Kevin Gardner is a longtime actor, director, and teacher of theatre. A member ofActors’ Equity Association, he has appeared at many theatres across the New England region, including the Huntington TheatreCompany, the American Stage Festival, and the Camden (ME) Shakespeare Company. He has directed scores of productions for schools, colleges, and professional companies, and has taught acting and other theatre subjects at the New Hampton School, the NH Institute of Art, and St. Paul’s School, where he currently teaches the major course Shakespeare for Performance in its summer Advanced Studies Program. Kevin has also been a regular Guest Director at Plymouth State University, and is a performance evaluator for the NH State Council on the Arts.
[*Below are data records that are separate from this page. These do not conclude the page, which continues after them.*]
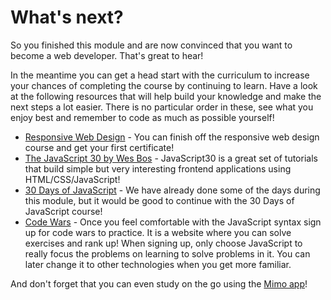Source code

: # What's next?

So you finished this module and are now convinced that you want to become a web developer. That's great to hear!

In the meantime you can get a head start with the curriculum to increase your chances of completing the course by continuing to learn. Have a look at the following resources that will help build your knowledge and make the next steps a lot easier. There is no particular order in these, see what you enjoy best and remember to code as much as possible yourself!

-   [Responsive Web Design](https://www.freecodecamp.org/learn/2022/responsive-web-design/) - You can finish off the responsive web design course and get your first certificate!
-   [The JavaScript 30 by Wes Bos](https://javascript30.com/) - JavaScript30 is a great set of tutorials that build simple but very interesting frontend applications using HTML/CSS/JavaScript!
-   [30 Days of JavaScript](https://github.com/Asabeneh/30-Days-Of-JavaScript/blob/master/readMe.md) - We have already done some of the days during this module, but it would be good to continue with the 30 Days of JavaScript course!
-   [Code Wars](https://www.codewars.com/) - Once you feel comfortable with the JavaScript syntax sign up for code wars to practice. It is a website where you can solve exercises and rank up! When signing up, only choose JavaScript to really focus the problems on learning to solve problems in it. You can later change it to other technologies when you get more familiar.

And don't forget that you can even study on the go using the [Mimo app](https://getmimo.com/)!
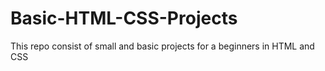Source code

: # Basic-HTML-CSS-Projects
This repo consist of small and basic projects for a beginners in HTML and CSS
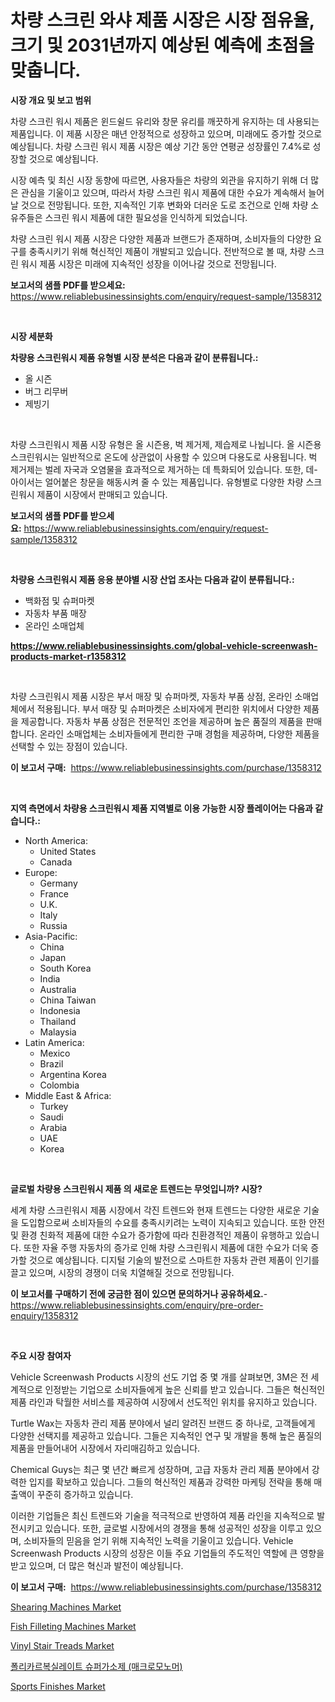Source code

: <p><h1>차량 스크린 와샤 제품 시장은 시장 점유율, 크기 및 2031년까지 예상된 예측에 초점을 맞춥니다.</h1></p><p><strong>시장 개요 및 보고 범위</strong></p>
<p><p>차량 스크린 워시 제품은 윈드쉴드 유리와 창문 유리를 깨끗하게 유지하는 데 사용되는 제품입니다. 이 제품 시장은 매년 안정적으로 성장하고 있으며, 미래에도 증가할 것으로 예상됩니다. 차량 스크린 워시 제품 시장은 예상 기간 동안 연평균 성장률인 7.4%로 성장할 것으로 예상됩니다.</p><p>시장 예측 및 최신 시장 동향에 따르면, 사용자들은 차량의 외관을 유지하기 위해 더 많은 관심을 기울이고 있으며, 따라서 차량 스크린 워시 제품에 대한 수요가 계속해서 늘어날 것으로 전망됩니다. 또한, 지속적인 기후 변화와 더러운 도로 조건으로 인해 차량 소유주들은 스크린 워시 제품에 대한 필요성을 인식하게 되었습니다.</p><p>차량 스크린 워시 제품 시장은 다양한 제품과 브랜드가 존재하며, 소비자들의 다양한 요구를 충족시키기 위해 혁신적인 제품이 개발되고 있습니다. 전반적으로 볼 때, 차량 스크린 워시 제품 시장은 미래에 지속적인 성장을 이어나갈 것으로 전망됩니다.</p></p>
<p><strong>보고서의 샘플 PDF를 받으세요:</strong> <a href="https://www.reliablebusinessinsights.com/enquiry/request-sample/1358312">https://www.reliablebusinessinsights.com/enquiry/request-sample/1358312</a></p>
<p>&nbsp;</p>
<p><strong>시장 세분화</strong></p>
<p><strong>차량용 스크린워시 제품 유형별 시장 분석은 다음과 같이 분류됩니다.:</strong></p>
<p><ul><li>올 시즌</li><li>버그 리무버</li><li>제빙기</li></ul></p>
<p>&nbsp;</p>
<p><p>차량 스크린워시 제품 시장 유형은 올 시즌용, 벅 제거제, 제습제로 나뉩니다. 올 시즌용 스크린워시는 일반적으로 온도에 상관없이 사용할 수 있으며 다용도로 사용됩니다. 벅 제거제는 벌레 자국과 오염물을 효과적으로 제거하는 데 특화되어 있습니다. 또한, 데-아이서는 얼어붙은 창문을 해동시켜 줄 수 있는 제품입니다. 유형별로 다양한 차량 스크린워시 제품이 시장에서 판매되고 있습니다.</p></p>
<p><strong>보고서의 샘플 PDF를 받으세요:</strong>&nbsp;<a href="https://www.reliablebusinessinsights.com/enquiry/request-sample/1358312">https://www.reliablebusinessinsights.com/enquiry/request-sample/1358312</a></p>
<p>&nbsp;</p>
<p><strong> 차량용 스크린워시 제품 응용 분야별 시장 산업 조사는 다음과 같이 분류됩니다.:</strong></p>
<p><ul><li>백화점 및 슈퍼마켓</li><li>자동차 부품 매장</li><li>온라인 소매업체</li></ul></p>
<p><strong><a href="https://www.reliablebusinessinsights.com/global-vehicle-screenwash-products-market-r1358312">https://www.reliablebusinessinsights.com/global-vehicle-screenwash-products-market-r1358312</a></strong></p>
<p>&nbsp;</p>
<p><p>차량 스크린워시 제품 시장은 부서 매장 및 슈퍼마켓, 자동차 부품 상점, 온라인 소매업체에서 적용됩니다. 부서 매장 및 슈퍼마켓은 소비자에게 편리한 위치에서 다양한 제품을 제공합니다. 자동차 부품 상점은 전문적인 조언을 제공하며 높은 품질의 제품을 판매합니다. 온라인 소매업체는 소비자들에게 편리한 구매 경험을 제공하며, 다양한 제품을 선택할 수 있는 장점이 있습니다.</p></p>
<p><strong>이 보고서 구매:</strong>&nbsp; <a href="https://www.reliablebusinessinsights.com/purchase/1358312">https://www.reliablebusinessinsights.com/purchase/1358312</a></p>
<p>&nbsp;</p>
<p><strong>지역 측면에서 차량용 스크린워시 제품 지역별로 이용 가능한 시장 플레이어는 다음과 같습니다.:</strong></p>
<p><ul>
    <li>
        North America:
        <ul>
            <li>United States</li>
            <li>Canada</li>
        </ul>
    </li>
    <li>
        Europe:
        <ul>
            <li>Germany</li>
            <li>France</li>
            <li>U.K.</li>
            <li>Italy</li>
            <li>Russia</li>
        </ul>
    </li>
    <li>
        Asia-Pacific:
        <ul>
            <li>China</li>
            <li>Japan</li>
            <li>South Korea</li>
            <li>India</li>
            <li>Australia</li>
            <li>China Taiwan</li>
            <li>Indonesia</li>
            <li>Thailand</li>
            <li>Malaysia</li>
        </ul>
    </li>
    <li>
        Latin America:
        <ul>
            <li>Mexico</li>
            <li>Brazil</li>
            <li>Argentina Korea</li>
            <li>Colombia</li>
        </ul>
    </li>
    <li>
        Middle East & Africa:
        <ul>
            <li>Turkey</li>
            <li>Saudi</li>
            <li>Arabia</li>
            <li>UAE</li>
            <li>Korea</li>
        </ul>
    </li>
    </ul></p>
<p>&nbsp;</p>
<p><strong>글로벌 차량용 스크린워시 제품 의 새로운 트렌드는 무엇입니까? 시장?</strong></p>
<p><p>세계 차량 스크린워시 제품 시장에서 각진 트렌드와 현재 트렌드는 다양한 새로운 기술을 도입함으로써 소비자들의 수요를 충족시키려는 노력이 지속되고 있습니다. 또한 안전 및 환경 친화적 제품에 대한 수요가 증가함에 따라 친환경적인 제품이 유행하고 있습니다. 또한 자율 주행 자동차의 증가로 인해 차량 스크린워시 제품에 대한 수요가 더욱 증가할 것으로 예상됩니다. 디지털 기술의 발전으로 스마트한 자동차 관련 제품이 인기를 끌고 있으며, 시장의 경쟁이 더욱 치열해질 것으로 전망됩니다.</p></p>
<p><strong>이 보고서를 구매하기 전에 궁금한 점이 있으면 문의하거나 공유하세요.</strong>- <a href="https://www.reliablebusinessinsights.com/enquiry/pre-order-enquiry/1358312">https://www.reliablebusinessinsights.com/enquiry/pre-order-enquiry/1358312</a></p>
<p>&nbsp;</p>
<p><strong>주요 시장 참여자</strong></p>
<p><p>Vehicle Screenwash Products 시장의 선도 기업 중 몇 개를 살펴보면, 3M은 전 세계적으로 인정받는 기업으로 소비자들에게 높은 신뢰를 받고 있습니다. 그들은 혁신적인 제품 라인과 탁월한 서비스를 제공하여 시장에서 선도적인 위치를 유지하고 있습니다.</p><p>Turtle Wax는 자동차 관리 제품 분야에서 널리 알려진 브랜드 중 하나로, 고객들에게 다양한 선택지를 제공하고 있습니다. 그들은 지속적인 연구 및 개발을 통해 높은 품질의 제품을 만들어내어 시장에서 자리매김하고 있습니다.</p><p>Chemical Guys는 최근 몇 년간 빠르게 성장하며, 고급 자동차 관리 제품 분야에서 강력한 입지를 확보하고 있습니다. 그들의 혁신적인 제품과 강력한 마케팅 전략을 통해 매출액이 꾸준히 증가하고 있습니다.</p><p>이러한 기업들은 최신 트렌드와 기술을 적극적으로 반영하여 제품 라인을 지속적으로 발전시키고 있습니다. 또한, 글로벌 시장에서의 경쟁을 통해 성공적인 성장을 이루고 있으며, 소비자들의 믿음을 얻기 위해 지속적인 노력을 기울이고 있습니다. Vehicle Screenwash Products 시장의 성장은 이들 주요 기업들의 주도적인 역할에 큰 영향을 받고 있으며, 더 많은 혁신과 발전이 예상됩니다.</p></p>
<p><strong>이 보고서 구매:</strong>&nbsp;&nbsp;<a href="https://www.reliablebusinessinsights.com/purchase/1358312">https://www.reliablebusinessinsights.com/purchase/1358312</a></p>
<p><p><a href="https://www.linkedin.com/pulse/shearing-machines-market-analysis-its-cagr-segmentation-global-2vhse?trackingId=zYGAyJnhXLGufbdt7pcTzg%3D%3D">Shearing Machines Market</a></p><p><a href="https://www.linkedin.com/pulse/fish-filleting-machines-market-furnishes-information-share-l722e?trackingId=2AU0Ha7ukHhmxNJ96DjC9A%3D%3D">Fish Filleting Machines Market</a></p><p><a href="https://github.com/lorenzaSchmeler/Market-Research-Report-List-1/blob/main/vinyl-stair-treads-market.md">Vinyl Stair Treads Market</a></p><p><a href="https://github.com/nuekbpymrrz5/Market-Research-Report-List-2/blob/main/757011484470.md">폴리카르복실레이트 슈퍼가소제 (매크로모노머)</a></p><p><a href="https://github.com/ruddyyedelwadw/Market-Research-Report-List-2/blob/main/sports-finishes-market.md">Sports Finishes Market</a></p></p>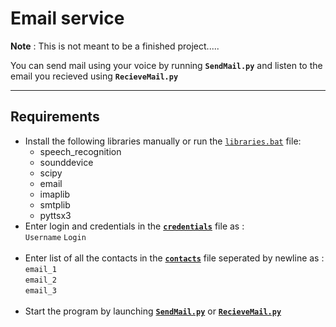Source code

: # Email service
**Note** : This is not meant to be a finished project.....

You can send mail using your voice by running **`SendMail.py`** and listen to the email you recieved using **`RecieveMail.py`**
___
## Requirements
- Install the following libraries manually or run the [`libraries.bat`](./Files/libraries.bat) file:<br>
    - speech_recognition
    - sounddevice
    - scipy
    - email
    - imaplib
    - smtplib
    - pyttsx3
- Enter login and credentials in the [**`credentials`**](./Files/credentials) file as :<br>
`Username` `Login`<br><br>
- Enter list of all the contacts in the [**`contacts`**](./Files/contacts) file seperated by newline as :<br>
`email_1`<br>
`email_2`<br>
`email_3`<br> <br>
- Start the program by launching [**`SendMail.py`**](./SendMail.py) or [**`RecieveMail.py`**](./RecieveMail.py)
He has adjudicated state and regional theatre festivals throughout the northeast for more than twenty years, as well as the 2005 national AACT finals in Kalamazoo, MI.

In addition to his theatre work, Kevin is a broadcaster, writer, and tradesman. Since 1985, he has written and produced theatre criticism, feature material and special programming for NH Public Radio. New Hampshire Magazine named him the state’s Best Theatre Critic in 2008. His award-winning feature reporting has also appeared on the Christian Science Monitor broadcast network and on National Public Radio, and in 2004 he co-hosted the New England edition of the nationally-syndicated radio series StoryLines America, focusing on regional literature.  He is the author of The Granite Kiss: Traditions and Techniques of Building New England Stone Walls, and has also published poetry, songs, essays, and reviews.

Benny Sato Ambush is the distinguished Producing Director-In-Residence at Emerson Stage, the producing arm of the Department of Performing Arts, Emerson College, Boston, MA.  He is a professional SDC stage director, producer, former Artistic Director, educator, consultant and published commentator with national and international experience.

Prior artistic leadership experience includes: Producing Director - Oakland (CA) Ensemble Theatre, Associate Artistic Director - San Francisco’s American Conservatory Theater, Acting Artistic Director - Providence, RI’s Rites and Reason Theatre Company, and Producing Artistic Director - Richmond, VA‘s TheatreVirginia.

He has directed at many regional theaters across the U.S. - among them Oregon Shakespeare Festival - Portland, Arizona Theatre Company, South Coast Rep, Old Globe Theatre, Ford's Theatre, American Conservatory Theater and Geva Theatre. He toured the former Soviet Union and Kenya via the United States Information Agency and adjudicated theater productions on U.S. Army, Air Force and NATO military bases in Germany, Belgium, Italy and Turkey.

He has taught and directed at numerous colleges and universities throughout the U.S. - among them, NYU Graduate Acting Program, North Carolina School of the Arts, Brown University and Colorado College. He is the former Director of the Institute for Teledramtic Arts and Technology at California State University, Monterey Bay.

He has served on numerous regional and national boards - including Theatre Communications Group (TCG) - and is active nationally in the advocacy of cultural equity, non-traditional casting and pluralism in the American theater. Benny also served as an Adjudicator for the 2009 New England Regional Festival held at Merrimack College in Andover.